_Input material_
----------

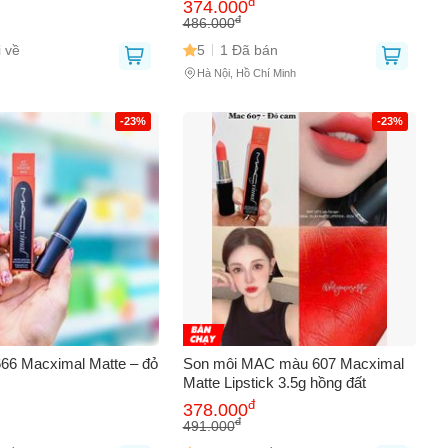
đ
374.000
 Mỹ Phẩm Cao Cấp,
Nhiên, Mỹ Phẩm Cao Cấp
đ
486.000
Đôi Môi
 về
5
1 Đã bán
Hà Nội, Hồ Chí Minh
-23%
-23%
66 Macximal Matte – đỏ
Son môi MAC màu 607 Macximal
Matte Lipstick 3.5g hồng đất
đ
378.000
đ
491.000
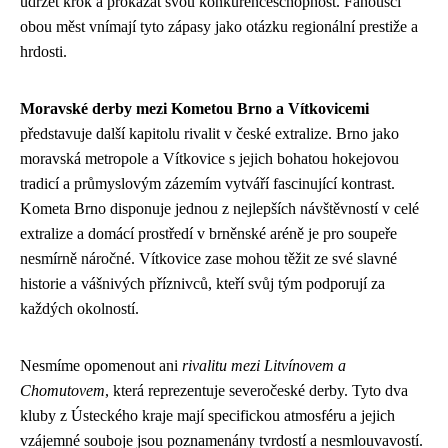
udržet krok a prokázat svou konkurenceschopnost. Fanoušci
obou měst vnímají tyto zápasy jako otázku regionální prestiže a
hrdosti.
Moravské derby mezi Kometou Brno a Vítkovicemi
představuje další kapitolu rivalit v české extralize. Brno jako
moravská metropole a Vítkovice s jejich bohatou hokejovou
tradicí a průmyslovým zázemím vytváří fascinující kontrast.
Kometa Brno disponuje jednou z nejlepších návštěvností v celé
extralize a domácí prostředí v brněnské aréně je pro soupeře
nesmírně náročné. Vítkovice zase mohou těžit ze své slavné
historie a vášnivých příznivců, kteří svůj tým podporují za
každých okolností.
Nesmíme opomenout ani
rivalitu mezi Litvínovem a
Chomutovem
, která reprezentuje severočeské derby. Tyto dva
kluby z Ústeckého kraje mají specifickou atmosféru a jejich
vzájemné souboje jsou poznamenány tvrdostí a nesmlouvavostí.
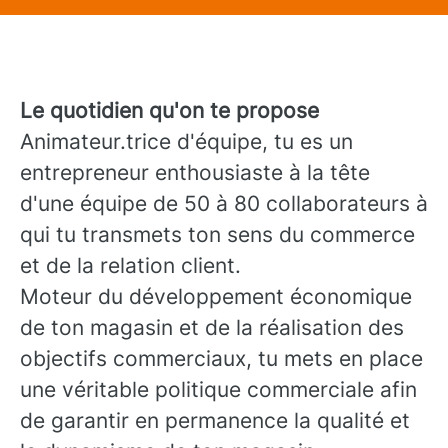
Le quotidien qu'on te propose
Animateur.trice d'équipe, tu es un
entrepreneur enthousiaste à la tête
d'une équipe de 50 à 80 collaborateurs à
qui tu transmets ton sens du commerce
et de la relation client.
Moteur du développement économique
de ton magasin et de la réalisation des
objectifs commerciaux, tu mets en place
une véritable politique commerciale afin
de garantir en permanence la qualité et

----------

_Exercise prompt_
Return every line of text in the listing above with no changes, omitting the pictures from your answer.

_Answer to this task_
đ
374.000
 Mỹ Phẩm Cao Cấp,
Nhiên, Mỹ Phẩm Cao Cấp
đ
486.000
Đôi Môi
 về
5
1 Đã bán
Hà Nội, Hồ Chí Minh
-23%
-23%
66 Macximal Matte – đỏ
Son môi MAC màu 607 Macximal
Matte Lipstick 3.5g hồng đất
đ
378.000
đ
491.000
udržet krok a prokázat svou konkurenceschopnost. Fanoušci
obou měst vnímají tyto zápasy jako otázku regionální prestiže a
hrdosti.
Moravské derby mezi Kometou Brno a Vítkovicemi
představuje další kapitolu rivalit v české extralize. Brno jako
moravská metropole a Vítkovice s jejich bohatou hokejovou
tradicí a průmyslovým zázemím vytváří fascinující kontrast.
Kometa Brno disponuje jednou z nejlepších návštěvností v celé
extralize a domácí prostředí v brněnské aréně je pro soupeře
nesmírně náročné. Vítkovice zase mohou těžit ze své slavné
historie a vášnivých příznivců, kteří svůj tým podporují za
každých okolností.
Nesmíme opomenout ani
rivalitu mezi Litvínovem a
Chomutovem
, která reprezentuje severočeské derby. Tyto dva
kluby z Ústeckého kraje mají specifickou atmosféru a jejich
vzájemné souboje jsou poznamenány tvrdostí a nesmlouvavostí.
Le quotidien qu'on te propose
Animateur.trice d'équipe, tu es un
entrepreneur enthousiaste à la tête
d'une équipe de 50 à 80 collaborateurs à
qui tu transmets ton sens du commerce
et de la relation client.
Moteur du développement économique
de ton magasin et de la réalisation des
objectifs commerciaux, tu mets en place
une véritable politique commerciale afin
de garantir en permanence la qualité et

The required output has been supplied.